(LISTED ENTRIES)
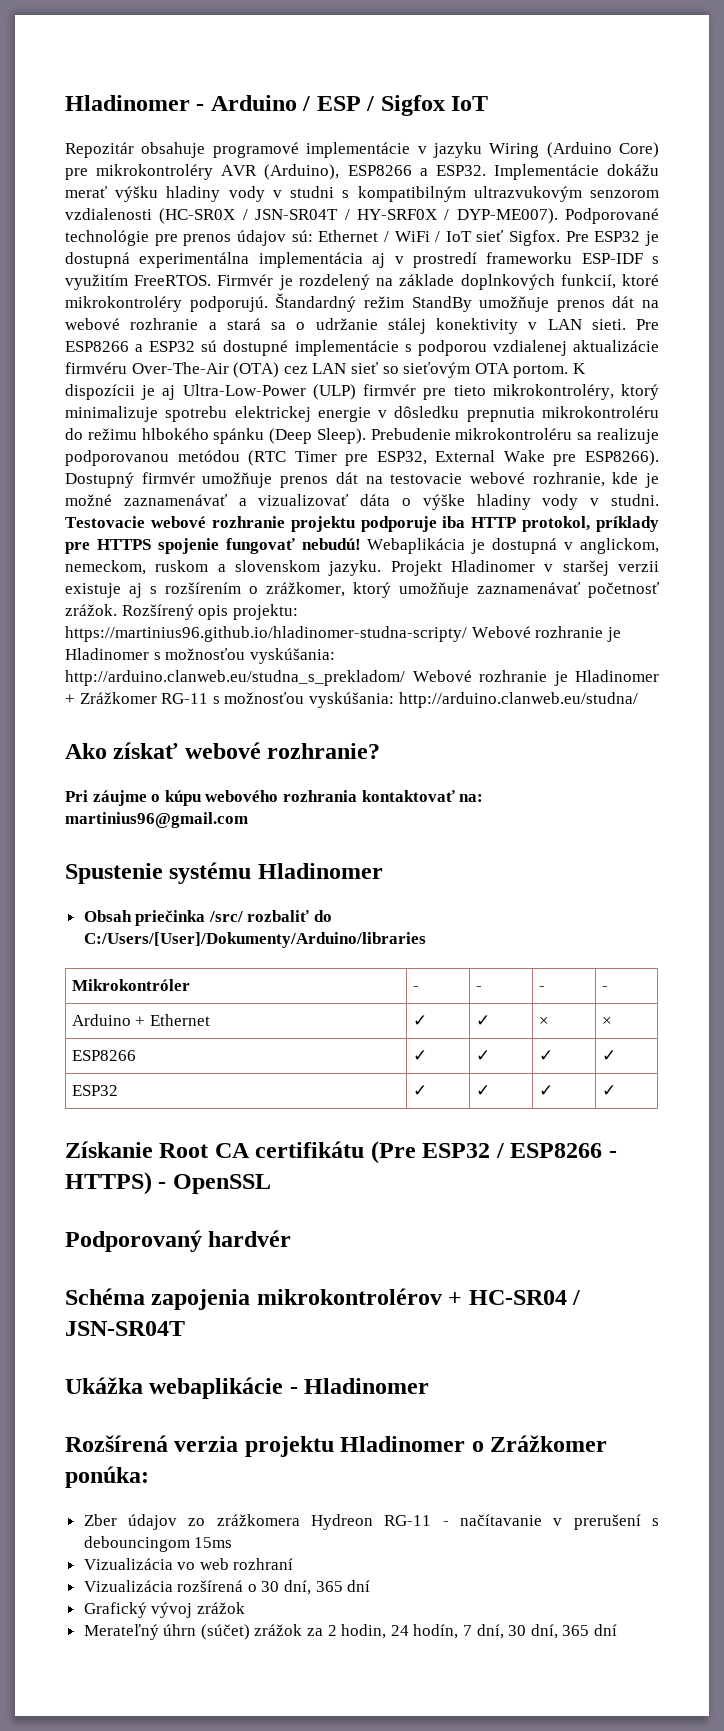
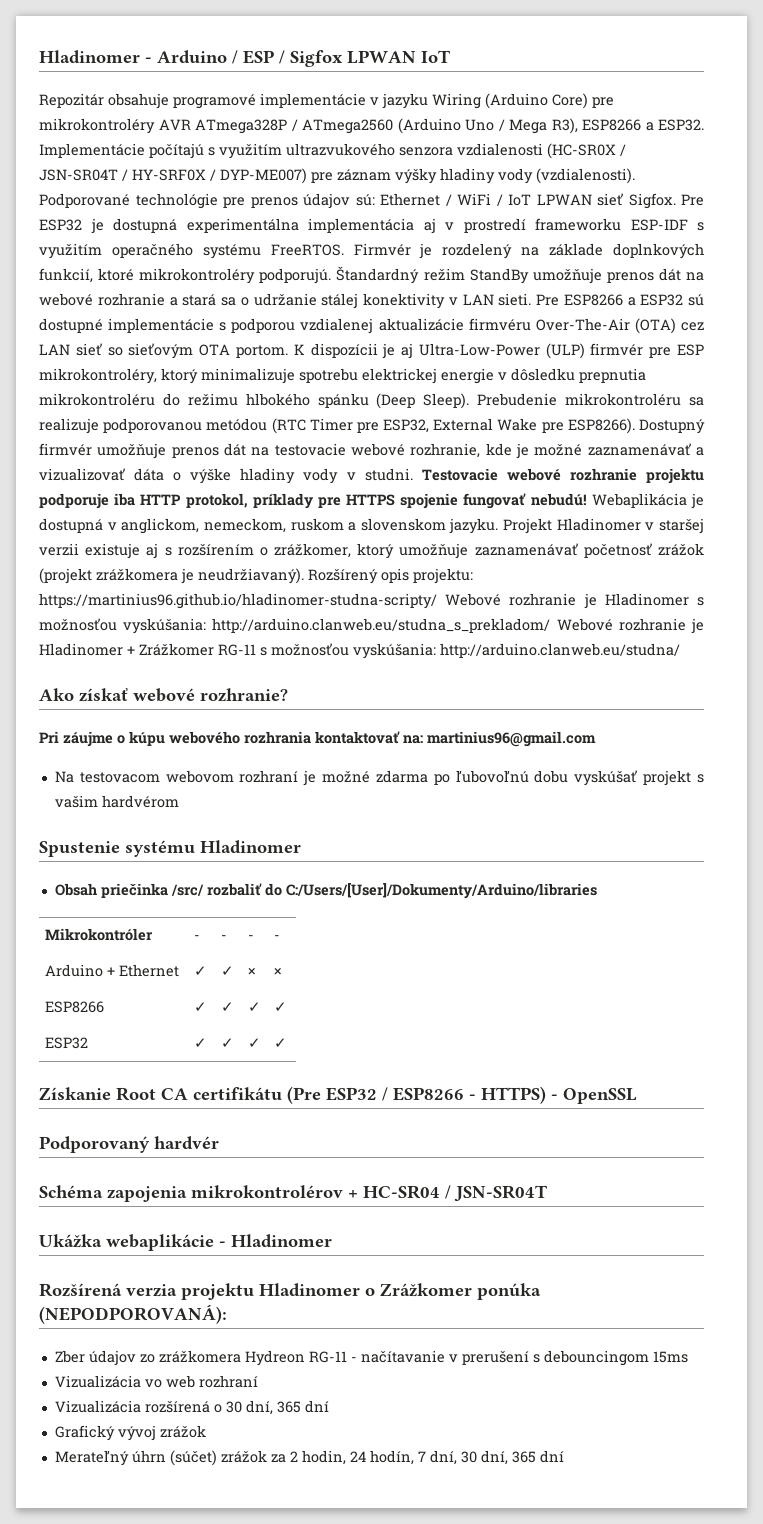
(445, 105) none -> [347,50,416,64] LPWAN
[264,164,659,180] [65,186,659,202] (Arduino), ESP8266 a ESP32. Implementácie dokážu merať výšku hladiny vody v studni s kompatibilným ultrazvukovým senzorom -> [195,118,704,134] [39,143,453,159] ATmega328P / ATmega2560 (Arduino Uno / Mega R3), ESP8266 a ESP32. Implementácie počítajú s využitím ultrazvukového senzora
[456,208,558,224] DYP-ME007). -> [220,168,635,184] DYP-ME007) pre záznam výšky hladiny vody (vzdialenosti).
(472, 236) none -> [536,194,592,205] LPWAN
(128, 282) none -> [111,243,261,259] operačného systému
[453,385,486,396] tieto -> [677,344,705,356] ESP
[65,604,117,616] zrážok. -> [658,543,704,556] [39,568,304,584] zrážok (projekt zrážkomera je neudržiavaný).
(248, 820) none -> [54,770,704,786] [54,795,179,808] // Na testovacom webovom rozhraní je možné zdarma po ľubovoľnú dobu vyskúšať projekt s vašim hardvérom
[65,1466,149,1488] ponúka: -> [477,1283,541,1300] [39,1304,227,1324] ponúka (NEPODPOROVANÁ):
(End LISTED ENTRIES)
▸ PROBLEM DESCRIPTION: Only the number is needed: count the lines of the material that include "projekt".

▸ EXERCISE RESPONSE: 2